I was privileged to go to Stockholm recently to attend the National Ethics Councils (NEC) Forum, which brings together the ethics councils of EU Member States. The UK remains an honorary member of this forum, despite our exit from the EU.

The agenda was packed with topical and emerging issues including climate change and sustainability, xenotransplantation (where our Chair Dave Archard presented), AI and health and the 14-day rule for invitro embryo culture. The conversation was free flowing, and I was struck by both the commonality of challenge in grappling with the ethical implications of fast-paced emerging science and technology, alongside the generosity of participants in sharing knowledge, contacts and learning.

I spoke at the plenary session: The Role of Ethics Councils in the Changing World, alongside colleagues from Portugal, Denmark and Greece. Despite the fact that the NCOB differs to colleagues in Europe in that we are not a state-commissioned ethics council, we face similar challenges. We are all focussed on demonstrating the value of ethics in policy making, and illustrating how the principles and standards used in biomedical ethics can be adapted to identify and protect values and rights.

We also face challenges within the pace of developments at the interface of bioscience and technology, for example neurotechnology and AI. These sorts of challenges require a greater degree of multidisciplinary analysis to find sustainable solutions for the future.
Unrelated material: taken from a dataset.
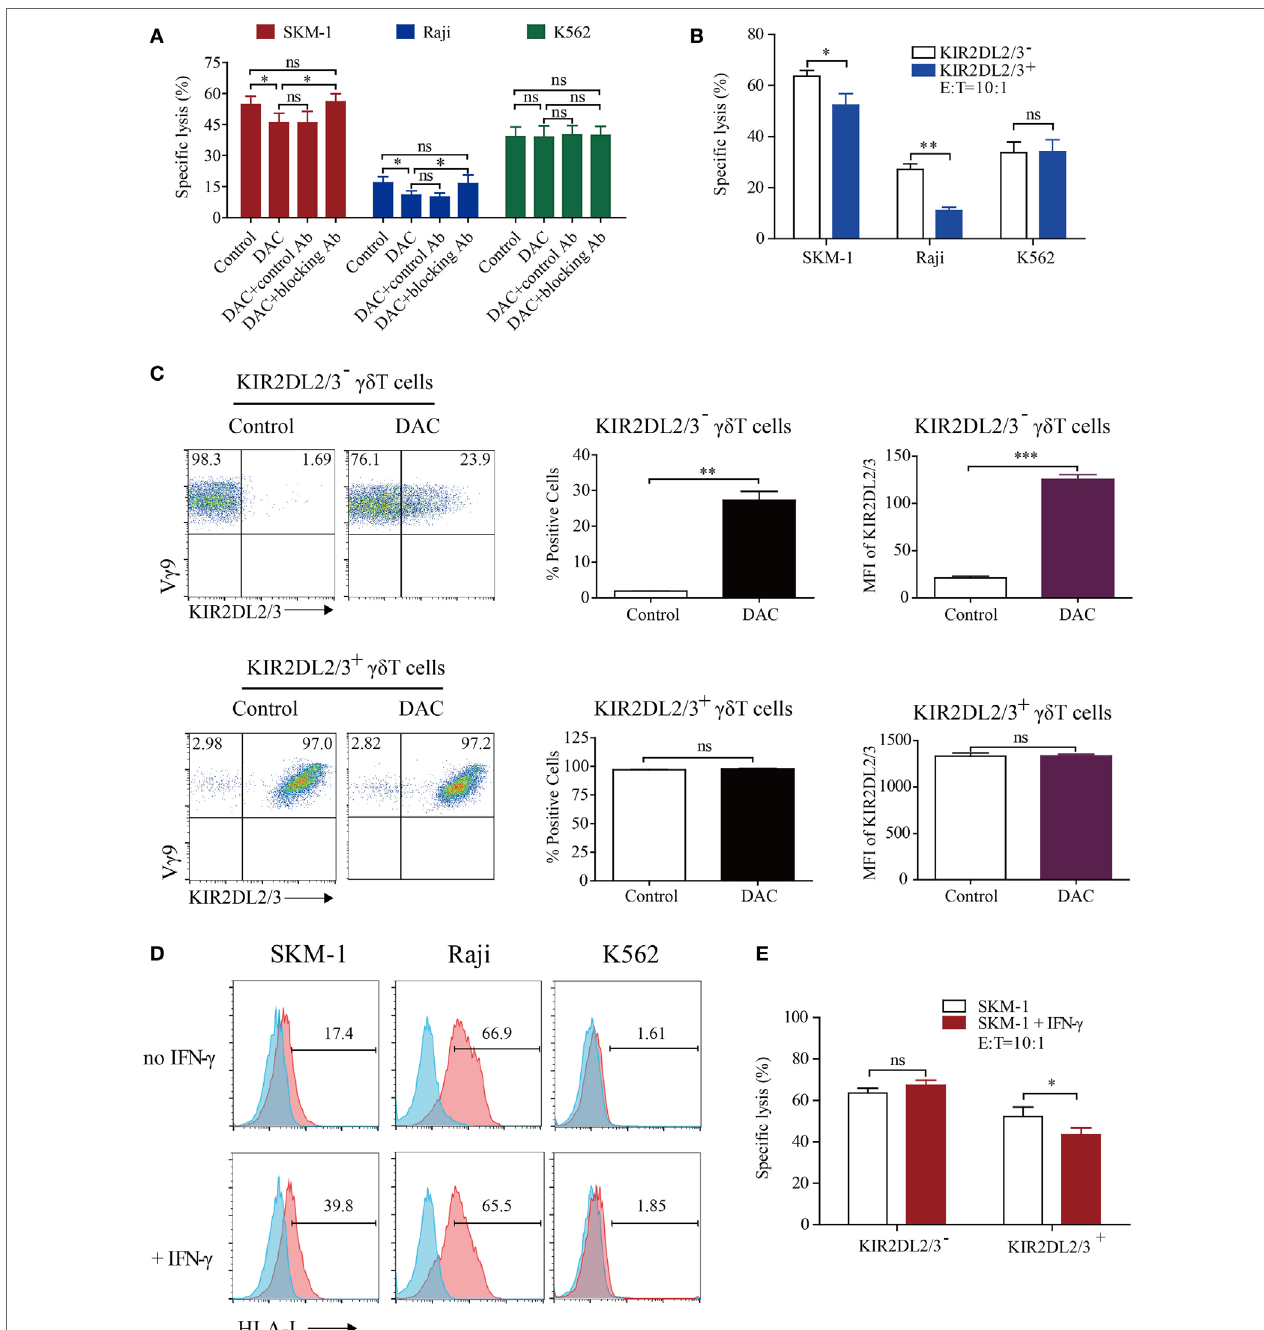
FigUre 3 | Decitabine induced polarization of KIR2DL2/3-negative gamma delta ( γδ ) T cells to KIR2DL2/3-positive cells, which are less cytotoxic to tumor cells expressing HLA-I molecules than KIR2DL2/3-negative γδ T cells. (a) The decrease in γδ T cell killing was inhibited by the KIR2DL2/3-blocking antibody (Ab). The 0.5 µM DAC-treated γδ T effector cells were first treated with or without Abs to KIR2DL2/3 for 30 min and then incubated with target cells at 37°C for 4 h to test the cytotoxicity (* p < 0.05; ns, not significant; n = 3). (b) The cytotoxicity of KIR2DL2/3-positive and -negative γδ T cells to tumor cells. KIR2DL2/3-positive and -negative γδ T cells were incubated with Raji, SKM-1, and K562 cells at 37°C for 4 h to test the cytotoxicity ( n = 3; * p < 0.05; ** p < 0.01; ns, not significant). (c) Effect of DAC on KIR2DL2/3 expression on KIR2DL2/3-positive and -negative γδ T cells. KIR2DL2/3-positive and -negative γδ T cells were sorted from cultured γδ T cells and treated with 0.5 µM DAC for 48 h. FACS dot plots showing the changes of KIR2DL2/3 on KIR2DL2/3-positive and -negative γδ T cells after treatment with DAC. Graph showing the percentage and mean fluorescence intensity (MFI) of KIR2DL2/3 on KIR2DL2/3-positive and -negative γδ T cells after treatment with DAC (** p < 0.01; *** p < 0.001; ns, not significant; n = 3). (D) HLA-I molecule expression on tumor cells and interferon (IFN)- γ -treated tumor cells. Tumor cells were first treated with 200 IU/mL IFN- γ for 48 h, and then harvested and stained with mouse anti-human HLA-I molecular Ab. (e) The cytotoxicity of KIR2DL2/3-positive and -negative γδ T cells to SKM-1 cells and IFN- γ -treated SKM-1 cells (* p < 0.05; ns, not significant; n = 3).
Some ethics Councils in Europe - including Denmark and Greece - are meeting this challenge by expanding and combining committees on bioethics, research ethics and data ethics. It is significant to contrast this with the distributed nature of ethics advice in the UK, with a number of separate independent centres developing. Within data ethics we have the Ada Lovelace Institute, set up in 2018 by the Nuffield Foundation (who also fund us). We share a building with Ada and I suspect there will be growing opportunities to collaborate and build on existing partnerships such as our current work on AI and genomics.
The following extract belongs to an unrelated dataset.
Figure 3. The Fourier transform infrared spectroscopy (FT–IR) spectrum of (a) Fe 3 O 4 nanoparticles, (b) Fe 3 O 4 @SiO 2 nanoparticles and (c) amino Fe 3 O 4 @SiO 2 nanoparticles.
All in all, it was a stimulating two days, brilliantly hosted by the Swedish National Council on Medical Ethics. The greatest value of events like these is the solidarity and connections that they foster, which lead to deeper relationships moving forward. We will be pleased to welcome our French, German and Danish colleagues to the UK over the Autumn to continue this programme of knowledge exchange. We will also focus be focussing on forging closer connections beyond the EU during the coming months and I look forward to attending the Oxford Global Health and Bioethics International Conference later in June.

Comments (3)

  • Manuel de Chavez   

    congratulations the Forum will be a reference for Ethic Committees in the Americas

    Manuel Ruiz de Chavez
    Mexico

  • Amin Kashmeery   

    Thanks for this multum in parvo message, depicting the atmosphere of the Stockholm Forum.
    As the ethical challenges of ethics assume international dimensions, e. g. AI and Data Sharing, it seems to be prime time to expand such councils to include wider settings and cultures. This would serve the purpose of intercultural harmonization, thereby sparing extra effort to endeavour that in the future, when things take proportions that are difficult to preclude.

  • Nick Ross   

    Thank you Danielle. Years ago I represented NCOB at one of these and was disappointed to discover that members of some of the State-sponsored ethics councils saw themselves as representatives or even delegates (eg of a church or political viewpoint) rather than as individual ethicists. I don't know if this is still a conspicuous feature, but seems to me that one of the virtues of NCOB is its independence. It might also be a virtue that we tend to have different ethics committees for different specialist subjects so that members can have or acquire relevant technical expertise - provided there are formal ways to share experience and horizon-scan for potential cross-disciplinary challenges.